遺産がこの金額以下であれば、相続税は発生しません。

【基礎控除の計算式】

3,000万円 + 600万円 × 法定相続人の数

【具体例】

法定相続人が3人(配偶者+子2人)の場合:

3,000万円 + 600万円 × 3人 = 4,800万円

遺産総額が4,800万円以下であれば、相続税はかかりません。

4. 法定相続人の数え方(注意点)

基礎控除の計算で使用する「法定相続人の数」は、実際に相続を放棄した人も含めてカウントされます。ただし、次の点に注意が必要です。

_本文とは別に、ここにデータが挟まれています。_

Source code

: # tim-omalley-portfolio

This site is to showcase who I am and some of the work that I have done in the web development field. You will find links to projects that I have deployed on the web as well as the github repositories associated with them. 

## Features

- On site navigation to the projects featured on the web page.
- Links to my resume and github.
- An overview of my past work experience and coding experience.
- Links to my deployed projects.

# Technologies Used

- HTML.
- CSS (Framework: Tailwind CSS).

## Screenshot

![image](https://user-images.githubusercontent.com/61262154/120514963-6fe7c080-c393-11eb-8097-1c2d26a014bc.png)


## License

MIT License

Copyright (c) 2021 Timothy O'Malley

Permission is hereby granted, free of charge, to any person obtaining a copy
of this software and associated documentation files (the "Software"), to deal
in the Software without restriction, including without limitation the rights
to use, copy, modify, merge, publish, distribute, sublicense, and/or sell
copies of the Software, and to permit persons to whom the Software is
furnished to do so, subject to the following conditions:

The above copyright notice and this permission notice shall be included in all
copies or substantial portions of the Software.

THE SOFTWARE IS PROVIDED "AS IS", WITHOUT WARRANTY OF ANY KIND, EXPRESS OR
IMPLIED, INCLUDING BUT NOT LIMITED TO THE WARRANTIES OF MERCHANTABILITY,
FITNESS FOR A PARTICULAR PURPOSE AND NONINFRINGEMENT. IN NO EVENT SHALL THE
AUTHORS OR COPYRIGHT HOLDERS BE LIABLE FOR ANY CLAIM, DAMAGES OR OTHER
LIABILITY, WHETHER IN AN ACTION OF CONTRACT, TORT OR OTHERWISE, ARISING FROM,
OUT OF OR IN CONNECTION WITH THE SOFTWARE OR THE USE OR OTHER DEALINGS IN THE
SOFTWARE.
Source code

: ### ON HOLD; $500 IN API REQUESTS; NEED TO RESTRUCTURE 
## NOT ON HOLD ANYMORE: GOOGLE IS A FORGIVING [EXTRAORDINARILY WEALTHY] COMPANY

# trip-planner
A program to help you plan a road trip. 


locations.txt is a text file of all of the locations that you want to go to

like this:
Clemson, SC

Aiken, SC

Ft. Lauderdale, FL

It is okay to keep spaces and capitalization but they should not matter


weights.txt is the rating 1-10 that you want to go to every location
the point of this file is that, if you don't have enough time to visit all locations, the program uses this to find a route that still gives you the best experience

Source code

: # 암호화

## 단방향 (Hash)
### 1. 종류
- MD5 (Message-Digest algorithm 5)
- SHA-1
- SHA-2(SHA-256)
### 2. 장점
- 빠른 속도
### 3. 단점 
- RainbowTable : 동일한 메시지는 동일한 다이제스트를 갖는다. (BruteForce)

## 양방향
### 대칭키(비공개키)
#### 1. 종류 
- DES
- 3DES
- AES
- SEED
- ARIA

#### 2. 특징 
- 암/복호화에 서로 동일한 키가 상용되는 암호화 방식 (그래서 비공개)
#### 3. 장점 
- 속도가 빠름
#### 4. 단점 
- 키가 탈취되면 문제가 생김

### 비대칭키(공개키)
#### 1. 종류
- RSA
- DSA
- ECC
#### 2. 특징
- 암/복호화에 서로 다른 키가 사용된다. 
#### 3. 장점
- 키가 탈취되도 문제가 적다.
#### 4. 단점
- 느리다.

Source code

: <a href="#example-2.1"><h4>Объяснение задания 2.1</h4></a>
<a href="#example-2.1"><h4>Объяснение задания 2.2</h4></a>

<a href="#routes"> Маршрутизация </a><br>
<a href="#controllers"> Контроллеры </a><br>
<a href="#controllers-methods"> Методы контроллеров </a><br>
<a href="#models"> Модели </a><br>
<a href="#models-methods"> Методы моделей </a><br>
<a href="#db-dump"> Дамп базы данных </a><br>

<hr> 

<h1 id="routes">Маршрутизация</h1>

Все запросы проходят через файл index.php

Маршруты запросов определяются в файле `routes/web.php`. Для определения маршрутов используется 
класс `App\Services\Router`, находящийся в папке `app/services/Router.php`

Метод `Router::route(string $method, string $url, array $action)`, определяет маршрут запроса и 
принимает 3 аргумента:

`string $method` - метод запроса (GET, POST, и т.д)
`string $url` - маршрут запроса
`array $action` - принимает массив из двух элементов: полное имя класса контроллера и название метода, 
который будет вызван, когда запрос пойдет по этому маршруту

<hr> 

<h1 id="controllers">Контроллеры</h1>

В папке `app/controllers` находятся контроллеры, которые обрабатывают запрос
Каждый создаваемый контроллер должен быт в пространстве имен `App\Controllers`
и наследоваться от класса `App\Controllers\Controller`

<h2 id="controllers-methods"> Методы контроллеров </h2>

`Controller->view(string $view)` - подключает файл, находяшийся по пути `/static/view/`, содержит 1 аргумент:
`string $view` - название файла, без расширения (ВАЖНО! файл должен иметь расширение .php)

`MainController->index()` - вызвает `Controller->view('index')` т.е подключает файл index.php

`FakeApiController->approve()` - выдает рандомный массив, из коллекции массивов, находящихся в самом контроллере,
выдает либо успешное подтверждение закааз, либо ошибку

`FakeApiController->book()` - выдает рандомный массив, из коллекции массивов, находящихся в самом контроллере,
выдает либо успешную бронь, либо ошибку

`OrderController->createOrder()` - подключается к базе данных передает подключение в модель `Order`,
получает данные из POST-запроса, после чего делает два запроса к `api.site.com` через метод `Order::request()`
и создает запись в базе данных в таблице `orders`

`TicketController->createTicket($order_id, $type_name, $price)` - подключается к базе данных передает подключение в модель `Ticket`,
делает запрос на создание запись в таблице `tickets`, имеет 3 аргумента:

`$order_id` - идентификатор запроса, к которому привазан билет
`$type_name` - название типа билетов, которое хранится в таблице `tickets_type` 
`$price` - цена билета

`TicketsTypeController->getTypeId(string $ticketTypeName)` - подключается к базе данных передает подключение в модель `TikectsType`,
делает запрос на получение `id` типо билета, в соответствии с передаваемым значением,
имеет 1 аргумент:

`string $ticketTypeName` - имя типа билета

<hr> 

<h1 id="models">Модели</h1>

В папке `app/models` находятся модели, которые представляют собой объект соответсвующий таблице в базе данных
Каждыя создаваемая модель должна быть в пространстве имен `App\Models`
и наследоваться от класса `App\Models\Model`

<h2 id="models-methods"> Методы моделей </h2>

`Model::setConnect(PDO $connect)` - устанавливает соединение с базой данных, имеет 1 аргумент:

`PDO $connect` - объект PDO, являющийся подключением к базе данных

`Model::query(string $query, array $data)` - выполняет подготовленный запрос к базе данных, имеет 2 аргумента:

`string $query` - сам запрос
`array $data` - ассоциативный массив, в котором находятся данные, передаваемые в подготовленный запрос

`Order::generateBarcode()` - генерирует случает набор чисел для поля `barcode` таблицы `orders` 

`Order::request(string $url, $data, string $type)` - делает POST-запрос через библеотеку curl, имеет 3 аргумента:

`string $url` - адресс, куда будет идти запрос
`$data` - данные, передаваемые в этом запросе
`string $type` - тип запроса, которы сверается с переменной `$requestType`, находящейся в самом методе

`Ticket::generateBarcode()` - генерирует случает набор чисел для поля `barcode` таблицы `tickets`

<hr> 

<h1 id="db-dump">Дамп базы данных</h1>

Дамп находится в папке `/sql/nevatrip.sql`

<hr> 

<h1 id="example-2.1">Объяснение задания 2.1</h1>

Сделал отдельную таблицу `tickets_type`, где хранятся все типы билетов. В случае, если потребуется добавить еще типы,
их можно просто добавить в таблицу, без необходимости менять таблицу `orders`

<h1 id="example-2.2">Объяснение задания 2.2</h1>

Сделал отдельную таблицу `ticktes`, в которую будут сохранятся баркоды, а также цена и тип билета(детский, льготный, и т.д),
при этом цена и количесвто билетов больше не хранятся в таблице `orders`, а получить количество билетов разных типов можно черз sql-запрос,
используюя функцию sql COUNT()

  • 相続放棄者も人数に含める(基礎控除の計算上)
  • 養子は1人まで(実子がいない場合は2人まで)しか控除人数に含められない

5.相続税の計算方法

  1. 各人の課税価格(課税の対象となる相続財産の通算価格)を計算
  2. 課税価格の合計を求める
  3. 基礎控除分を減ずる
  4. 基礎控除分を減じた額を法定相続分で分けて、それぞれ相続税額を計算する(仮の相続税額を求める)
    遺言や遺産分割協議に基づく相続分ではなく、法定相続分で計算します
  5. 各人の相続分に応じて、相続税額を計算
  6. 各人について配偶者控除などの控除を行う

相続税計算で用いる速算表

  1000万 3000万 5000万 1億 2億 3億 6億 6億超
税率 10% 15% 20% 30% 40% 45% 50% 55%
控除額 なし 50万 200万 700万 1700万 2700万 4200万 7200万

相続財産が1億2,800万円、配偶者が2分の1、子が8分の5、8分の3とする遺言に基づく相続税は以下の通り計算する。

配偶者と子が2人いる場合、基礎控除を考慮すると8,000万円が課税遺産総額となります。

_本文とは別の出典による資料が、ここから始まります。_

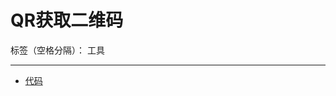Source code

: #  QR获取二维码

标签（空格分隔）： 工具

---

- [代码](https://github.com/gpnine/JAVAWeb-Advanced/blob/master/zcl-webapp/src/main/java/com/project/util/QrCodeUtil.java)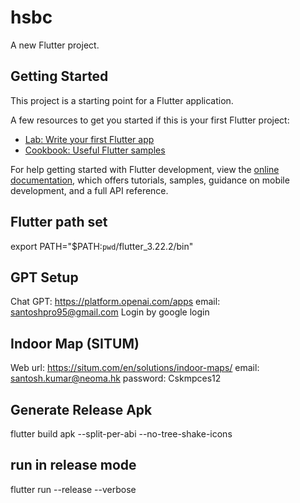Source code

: # hsbc

A new Flutter project.

## Getting Started

This project is a starting point for a Flutter application.

A few resources to get you started if this is your first Flutter project:

- [Lab: Write your first Flutter app](https://docs.flutter.dev/get-started/codelab)
- [Cookbook: Useful Flutter samples](https://docs.flutter.dev/cookbook)

For help getting started with Flutter development, view the
[online documentation](https://docs.flutter.dev/), which offers tutorials,
samples, guidance on mobile development, and a full API reference.

## Flutter path set

export PATH="$PATH:`pwd`/flutter_3.22.2/bin"

## GPT Setup
Chat GPT: https://platform.openai.com/apps
email: santoshpro95@gmail.com
Login by google login

## Indoor Map (SITUM)
Web url: https://situm.com/en/solutions/indoor-maps/
email: santosh.kumar@neoma.hk
password: Cskmpces12

## Generate Release Apk

flutter build apk --split-per-abi --no-tree-shake-icons

## run in release mode

flutter run --release --verbose
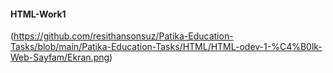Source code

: #### HTML-Work1

(https://github.com/resithansonsuz/Patika-Education-Tasks/blob/main/Patika-Education-Tasks/HTML/HTML-odev-1-%C4%B0lk-Web-Sayfam/Ekran.png)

遺言や遺産分割協議の結果に関わらず、相続税はまず法定相続分に基づいて仮に計算されます。法定相続分は配偶者が1/2、子がそれぞれ1/4ずつですから、

  • 配偶者:4,000万円 × 税率20% − 控除額200万円 = 600万円
  • 子(各2,000万円):2,000万円 × 税率15% − 控除額50万円 = 各250万円

この段階での相続税の総額は600万円+250万円+250万円=1,100万円となります。

しかし、配偶者には「1億6,000万円または法定相続分まで」の相続税額が非課税になる配偶者控除があります。この例では配偶者の相続分(4,000万円)はその範囲内であるため、配偶者の600万円分は全額非課税となり、実際に発生する相続税は子の分である500万円のみとなります。

この500万円の負担を誰がどれだけ負担するかは、遺言や遺産分割協議で定められた実際の相続取得割合に応じて決定されます。したがって、今回の場合は、以下のように計算されます。

  • 長男(2,500万円 ÷ 4,000万円)× 500万円 = 312万5,000円
  • 次男(1,500万円 ÷ 4,000万円)× 500万円 = 187万5,000円

このように、相続税の計算は法定相続分で行い、控除適用後の実際の税額は実際の取得割合で配分されるため、遺言や分割内容によって納税額は変動します。

このような事例では一時払い終身保険を使用するなどして、相続税を抑えることを検討します。

6.相続税の納付

申告期限までに金銭による一括納付が原則です(納付書)。ただし、不動産である場合などの事情によっては税務署長の許可によって延納や物納が認められます。

基礎控除によって相続税が発生しない場合(0円)は申告も手続きも不要です。ただし、基礎控除では相続税が発生するものの、更に配偶者控除を使えば相続税が0円になる場合については、申告の必要があります。

7. 実務アドバイス

基礎控除の範囲内であれば申告不要ですが、遺産総額が控除額に近い場合や、土地の評価が難しい場合には注意が必要です。
相続税申告が不要であっても、相続登記や金融機関手続きの際に遺産総額の説明を求められるケースもあります

特に、不動産の相続評価や生命保険の非課税枠の適用などは、個別に判断が必要なため、税理士などの専門家に相談されることをおすすめします。

【注意事項】
本記事は、法律に関する一般的な情報を提供するものであり、個別具体的な案件についての助言を行うものではありません。特定の事案や状況に応じた判断が必要な場合は、弁護士などの専門家にご相談ください。

また、正確性を期すよう努めておりますが、本記事の内容についての完全な正確性や最新性を保証するものではなく、本記事の利用により生じたいかなる損害についても当方は一切の責任を負いかねます。

法令や規制は頻繁に変更される可能性がありますので、必要に応じて最新の情報をご確認いただくことをお勧めいたします。